- Rusalsko Location within Bulgaria
- Coordinates: 41°43′01″N 25°09′00″E﻿ / ﻿41.717°N 25.15°E
- Country: Bulgaria
- Province: Kardzhali Province
- Municipality: Ardino

Area
- • Total: 7.925 km^{2} (3.060 sq mi)

Population (2007)
- • Total: 60
- Time zone: UTC+2 (EET)
- • Summer (DST): UTC+3 (EEST)

= Rusalsko =

Rusalsko (Русалско) is a village located in Ardino Municipality, Kardzhali Province, Bulgaria. It is about 185 km southeast of Sofia. It covers an area of about 7.9 km2, and as of 2007 it had a population of 60 people.

==Landmarks==

Kardzhali Dam is about 10 kilometers southeast of Rusalsko. It’s a spot for water activities and fishing. Various fish like carp, catfish, tolostolob, zander, perch, and rudd are found here.
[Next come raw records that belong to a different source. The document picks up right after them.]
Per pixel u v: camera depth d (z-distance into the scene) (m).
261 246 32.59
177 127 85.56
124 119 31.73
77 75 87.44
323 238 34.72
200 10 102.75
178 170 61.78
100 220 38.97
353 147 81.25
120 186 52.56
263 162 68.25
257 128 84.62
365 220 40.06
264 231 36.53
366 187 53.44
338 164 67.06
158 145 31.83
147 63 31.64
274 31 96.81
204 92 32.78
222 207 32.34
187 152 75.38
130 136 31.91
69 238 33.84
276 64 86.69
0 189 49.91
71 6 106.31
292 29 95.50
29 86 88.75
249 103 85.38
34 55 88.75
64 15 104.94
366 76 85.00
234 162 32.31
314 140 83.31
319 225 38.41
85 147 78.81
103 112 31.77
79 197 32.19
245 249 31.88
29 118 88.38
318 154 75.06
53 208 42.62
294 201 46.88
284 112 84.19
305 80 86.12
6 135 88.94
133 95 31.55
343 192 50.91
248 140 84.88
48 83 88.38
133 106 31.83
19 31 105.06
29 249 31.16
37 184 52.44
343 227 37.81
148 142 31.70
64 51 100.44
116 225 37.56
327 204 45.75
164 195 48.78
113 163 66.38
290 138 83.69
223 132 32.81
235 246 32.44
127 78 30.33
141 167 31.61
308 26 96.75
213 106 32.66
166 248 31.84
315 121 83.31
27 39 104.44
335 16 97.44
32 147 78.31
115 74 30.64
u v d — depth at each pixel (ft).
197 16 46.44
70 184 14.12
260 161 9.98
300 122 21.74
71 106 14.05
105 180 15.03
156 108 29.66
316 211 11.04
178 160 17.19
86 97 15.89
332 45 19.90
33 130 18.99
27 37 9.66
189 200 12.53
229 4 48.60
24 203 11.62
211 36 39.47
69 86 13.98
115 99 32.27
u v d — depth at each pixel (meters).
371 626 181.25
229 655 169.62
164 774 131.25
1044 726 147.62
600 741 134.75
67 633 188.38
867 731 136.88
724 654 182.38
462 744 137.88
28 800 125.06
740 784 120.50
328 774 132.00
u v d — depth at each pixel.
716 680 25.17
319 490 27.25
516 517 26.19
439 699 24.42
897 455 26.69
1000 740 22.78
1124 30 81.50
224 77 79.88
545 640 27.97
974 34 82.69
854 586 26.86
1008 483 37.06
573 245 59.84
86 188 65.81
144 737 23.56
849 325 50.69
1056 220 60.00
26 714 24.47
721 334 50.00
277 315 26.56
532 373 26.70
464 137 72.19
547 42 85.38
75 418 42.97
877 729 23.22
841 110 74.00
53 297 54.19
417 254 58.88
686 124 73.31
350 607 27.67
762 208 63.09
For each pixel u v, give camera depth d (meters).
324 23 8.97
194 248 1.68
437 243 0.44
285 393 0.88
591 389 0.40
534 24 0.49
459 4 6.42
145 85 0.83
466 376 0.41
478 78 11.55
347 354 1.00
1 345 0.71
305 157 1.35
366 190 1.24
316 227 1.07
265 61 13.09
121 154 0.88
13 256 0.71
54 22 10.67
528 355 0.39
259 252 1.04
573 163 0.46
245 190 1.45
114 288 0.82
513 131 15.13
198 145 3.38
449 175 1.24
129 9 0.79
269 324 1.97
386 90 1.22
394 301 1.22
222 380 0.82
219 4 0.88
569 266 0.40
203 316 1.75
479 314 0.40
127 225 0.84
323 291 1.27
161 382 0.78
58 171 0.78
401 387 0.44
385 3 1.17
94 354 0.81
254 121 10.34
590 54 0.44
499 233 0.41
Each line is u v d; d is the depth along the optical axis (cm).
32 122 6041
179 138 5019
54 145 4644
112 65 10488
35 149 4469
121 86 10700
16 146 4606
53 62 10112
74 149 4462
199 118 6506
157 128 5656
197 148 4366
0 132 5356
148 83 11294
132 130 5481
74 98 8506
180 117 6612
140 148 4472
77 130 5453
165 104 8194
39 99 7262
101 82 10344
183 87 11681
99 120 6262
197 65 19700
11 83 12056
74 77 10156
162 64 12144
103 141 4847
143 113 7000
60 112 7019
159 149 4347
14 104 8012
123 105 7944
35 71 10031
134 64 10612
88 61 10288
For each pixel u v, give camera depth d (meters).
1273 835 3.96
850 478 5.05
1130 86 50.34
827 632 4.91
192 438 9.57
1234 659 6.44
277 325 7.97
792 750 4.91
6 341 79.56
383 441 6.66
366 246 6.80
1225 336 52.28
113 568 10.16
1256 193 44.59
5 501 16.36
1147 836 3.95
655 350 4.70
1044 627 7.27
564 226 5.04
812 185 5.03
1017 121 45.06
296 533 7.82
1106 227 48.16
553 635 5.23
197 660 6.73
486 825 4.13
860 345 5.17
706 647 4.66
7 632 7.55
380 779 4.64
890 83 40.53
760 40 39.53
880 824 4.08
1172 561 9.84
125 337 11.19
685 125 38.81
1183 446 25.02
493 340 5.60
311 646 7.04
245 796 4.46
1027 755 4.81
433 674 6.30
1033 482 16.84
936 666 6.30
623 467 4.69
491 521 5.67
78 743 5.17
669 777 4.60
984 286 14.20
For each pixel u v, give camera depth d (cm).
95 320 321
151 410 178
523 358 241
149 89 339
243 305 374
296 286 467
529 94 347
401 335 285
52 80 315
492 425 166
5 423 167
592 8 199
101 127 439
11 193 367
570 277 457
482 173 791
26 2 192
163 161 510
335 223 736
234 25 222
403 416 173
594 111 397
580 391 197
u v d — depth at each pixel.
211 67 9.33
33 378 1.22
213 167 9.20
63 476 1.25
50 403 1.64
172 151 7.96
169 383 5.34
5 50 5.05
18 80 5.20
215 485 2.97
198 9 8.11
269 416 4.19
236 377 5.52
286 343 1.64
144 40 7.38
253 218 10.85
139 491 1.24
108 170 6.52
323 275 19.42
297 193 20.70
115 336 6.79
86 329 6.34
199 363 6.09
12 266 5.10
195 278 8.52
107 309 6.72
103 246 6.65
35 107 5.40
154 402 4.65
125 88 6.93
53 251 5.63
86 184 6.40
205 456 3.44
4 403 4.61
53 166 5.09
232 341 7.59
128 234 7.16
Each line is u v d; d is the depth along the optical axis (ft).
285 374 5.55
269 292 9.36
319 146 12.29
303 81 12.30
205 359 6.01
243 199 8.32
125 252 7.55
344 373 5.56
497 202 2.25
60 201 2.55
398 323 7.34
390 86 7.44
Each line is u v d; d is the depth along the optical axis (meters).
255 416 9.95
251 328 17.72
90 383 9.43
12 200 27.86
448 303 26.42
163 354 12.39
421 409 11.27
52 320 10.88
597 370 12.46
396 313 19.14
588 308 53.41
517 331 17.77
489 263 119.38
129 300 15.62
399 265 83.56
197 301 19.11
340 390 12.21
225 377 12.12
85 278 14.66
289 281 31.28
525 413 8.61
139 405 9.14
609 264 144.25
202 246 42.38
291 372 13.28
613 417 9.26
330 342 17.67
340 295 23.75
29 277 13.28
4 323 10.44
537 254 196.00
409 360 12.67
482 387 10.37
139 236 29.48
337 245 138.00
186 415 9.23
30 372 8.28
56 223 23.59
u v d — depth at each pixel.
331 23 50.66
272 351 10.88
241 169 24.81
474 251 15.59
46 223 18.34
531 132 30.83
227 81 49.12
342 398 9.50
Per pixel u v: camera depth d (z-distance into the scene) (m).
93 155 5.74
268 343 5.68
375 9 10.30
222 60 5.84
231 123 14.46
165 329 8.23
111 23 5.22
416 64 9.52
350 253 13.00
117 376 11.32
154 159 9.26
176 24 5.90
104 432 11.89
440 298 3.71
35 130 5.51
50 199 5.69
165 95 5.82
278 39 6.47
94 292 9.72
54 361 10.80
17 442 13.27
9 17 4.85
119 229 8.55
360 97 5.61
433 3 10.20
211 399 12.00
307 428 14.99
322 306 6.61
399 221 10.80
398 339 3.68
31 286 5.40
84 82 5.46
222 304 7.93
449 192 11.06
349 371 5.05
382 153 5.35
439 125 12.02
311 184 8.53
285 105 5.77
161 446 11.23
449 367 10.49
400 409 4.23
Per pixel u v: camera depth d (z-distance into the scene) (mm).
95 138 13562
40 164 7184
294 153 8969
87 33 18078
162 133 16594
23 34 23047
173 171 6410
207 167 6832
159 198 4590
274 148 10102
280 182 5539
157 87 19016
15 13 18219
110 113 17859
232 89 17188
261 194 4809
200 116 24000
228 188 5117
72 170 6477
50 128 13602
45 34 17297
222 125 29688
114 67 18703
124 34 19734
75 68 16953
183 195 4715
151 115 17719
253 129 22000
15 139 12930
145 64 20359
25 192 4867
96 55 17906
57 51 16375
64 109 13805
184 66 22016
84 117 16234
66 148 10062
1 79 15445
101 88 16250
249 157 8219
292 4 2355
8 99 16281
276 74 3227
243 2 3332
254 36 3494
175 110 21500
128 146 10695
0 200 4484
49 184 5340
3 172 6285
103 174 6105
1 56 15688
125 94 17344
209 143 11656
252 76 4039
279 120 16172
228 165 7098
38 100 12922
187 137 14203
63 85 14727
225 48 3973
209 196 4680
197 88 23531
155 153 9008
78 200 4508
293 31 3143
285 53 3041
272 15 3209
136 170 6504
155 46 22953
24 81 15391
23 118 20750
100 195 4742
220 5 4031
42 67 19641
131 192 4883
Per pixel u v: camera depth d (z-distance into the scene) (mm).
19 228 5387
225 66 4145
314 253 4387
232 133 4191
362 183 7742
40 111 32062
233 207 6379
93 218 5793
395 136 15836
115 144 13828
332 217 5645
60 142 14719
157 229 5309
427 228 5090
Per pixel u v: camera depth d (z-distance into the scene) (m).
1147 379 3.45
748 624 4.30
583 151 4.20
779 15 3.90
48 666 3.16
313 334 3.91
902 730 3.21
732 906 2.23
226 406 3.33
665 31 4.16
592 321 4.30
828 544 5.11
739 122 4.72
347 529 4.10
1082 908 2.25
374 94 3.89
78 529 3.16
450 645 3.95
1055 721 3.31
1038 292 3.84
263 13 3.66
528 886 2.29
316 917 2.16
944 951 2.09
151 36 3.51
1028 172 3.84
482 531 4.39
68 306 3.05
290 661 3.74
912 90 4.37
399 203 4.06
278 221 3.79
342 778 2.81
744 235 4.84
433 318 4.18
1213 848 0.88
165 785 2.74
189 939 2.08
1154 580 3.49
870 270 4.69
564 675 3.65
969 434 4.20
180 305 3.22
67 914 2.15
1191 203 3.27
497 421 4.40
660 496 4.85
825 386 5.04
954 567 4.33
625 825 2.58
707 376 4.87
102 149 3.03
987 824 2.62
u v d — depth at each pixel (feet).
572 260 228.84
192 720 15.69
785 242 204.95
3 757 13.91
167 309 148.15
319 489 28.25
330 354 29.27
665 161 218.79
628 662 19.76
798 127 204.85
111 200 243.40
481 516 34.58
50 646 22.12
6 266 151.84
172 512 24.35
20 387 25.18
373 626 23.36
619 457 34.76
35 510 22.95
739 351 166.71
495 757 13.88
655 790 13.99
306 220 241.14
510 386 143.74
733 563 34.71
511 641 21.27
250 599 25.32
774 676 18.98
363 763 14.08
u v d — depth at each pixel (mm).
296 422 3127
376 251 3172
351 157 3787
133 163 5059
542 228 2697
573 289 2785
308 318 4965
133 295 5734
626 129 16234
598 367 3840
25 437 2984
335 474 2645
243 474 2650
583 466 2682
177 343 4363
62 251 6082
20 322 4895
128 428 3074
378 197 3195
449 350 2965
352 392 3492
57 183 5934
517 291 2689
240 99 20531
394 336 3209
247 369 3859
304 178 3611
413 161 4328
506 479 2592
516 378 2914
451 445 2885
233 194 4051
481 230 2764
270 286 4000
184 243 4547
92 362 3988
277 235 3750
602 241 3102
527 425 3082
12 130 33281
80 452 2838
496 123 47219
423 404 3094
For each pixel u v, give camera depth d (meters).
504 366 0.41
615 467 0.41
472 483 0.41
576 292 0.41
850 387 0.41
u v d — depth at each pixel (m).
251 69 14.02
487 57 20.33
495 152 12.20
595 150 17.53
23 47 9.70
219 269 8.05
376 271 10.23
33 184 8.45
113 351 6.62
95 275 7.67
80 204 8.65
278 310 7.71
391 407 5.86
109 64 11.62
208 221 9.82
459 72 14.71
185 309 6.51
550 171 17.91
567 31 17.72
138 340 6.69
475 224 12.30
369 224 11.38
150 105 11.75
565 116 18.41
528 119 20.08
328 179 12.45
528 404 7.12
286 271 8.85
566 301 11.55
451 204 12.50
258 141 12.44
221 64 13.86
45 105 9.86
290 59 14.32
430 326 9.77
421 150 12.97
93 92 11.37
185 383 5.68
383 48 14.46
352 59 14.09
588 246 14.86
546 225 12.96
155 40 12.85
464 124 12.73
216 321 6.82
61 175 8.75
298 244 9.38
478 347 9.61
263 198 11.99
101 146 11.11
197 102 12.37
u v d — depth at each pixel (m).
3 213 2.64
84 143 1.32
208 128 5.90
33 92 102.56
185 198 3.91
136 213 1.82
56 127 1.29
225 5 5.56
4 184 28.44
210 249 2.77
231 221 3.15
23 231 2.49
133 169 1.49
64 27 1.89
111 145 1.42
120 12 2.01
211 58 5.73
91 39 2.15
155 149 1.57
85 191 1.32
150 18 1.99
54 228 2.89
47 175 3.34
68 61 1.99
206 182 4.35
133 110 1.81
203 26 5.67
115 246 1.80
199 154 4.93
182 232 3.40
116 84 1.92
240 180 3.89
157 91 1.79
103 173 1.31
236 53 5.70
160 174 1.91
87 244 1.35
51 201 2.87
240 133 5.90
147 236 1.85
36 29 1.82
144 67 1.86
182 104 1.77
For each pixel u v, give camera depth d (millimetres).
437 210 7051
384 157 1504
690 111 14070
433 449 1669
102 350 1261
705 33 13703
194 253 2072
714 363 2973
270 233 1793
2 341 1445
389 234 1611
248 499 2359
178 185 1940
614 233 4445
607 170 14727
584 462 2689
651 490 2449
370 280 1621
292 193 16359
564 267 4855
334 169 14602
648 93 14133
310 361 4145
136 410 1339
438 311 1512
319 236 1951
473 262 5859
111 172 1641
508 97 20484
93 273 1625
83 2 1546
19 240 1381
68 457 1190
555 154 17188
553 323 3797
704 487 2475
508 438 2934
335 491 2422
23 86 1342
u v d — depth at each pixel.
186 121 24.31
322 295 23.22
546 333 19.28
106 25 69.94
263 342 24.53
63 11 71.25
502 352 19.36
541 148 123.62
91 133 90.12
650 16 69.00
Nearby is a rock formation called The Ring, which offers a view of the dam and surrounding hills.

Around 25 kilometers from Rusalsko is Krivus Fortress. Built in the 10th century, this fortress was used for guarding the Arda River area. It includes some old walls up to 5 meters high, towers, an entrance, and the remains of an ancient church.

Also close by, on a rocky outcrop along the Borovitsa River, is the Patmos Fortress. This 10th-century fortress has a well-preserved western wall and remnants of a basilica and tower have been discovered through excavation.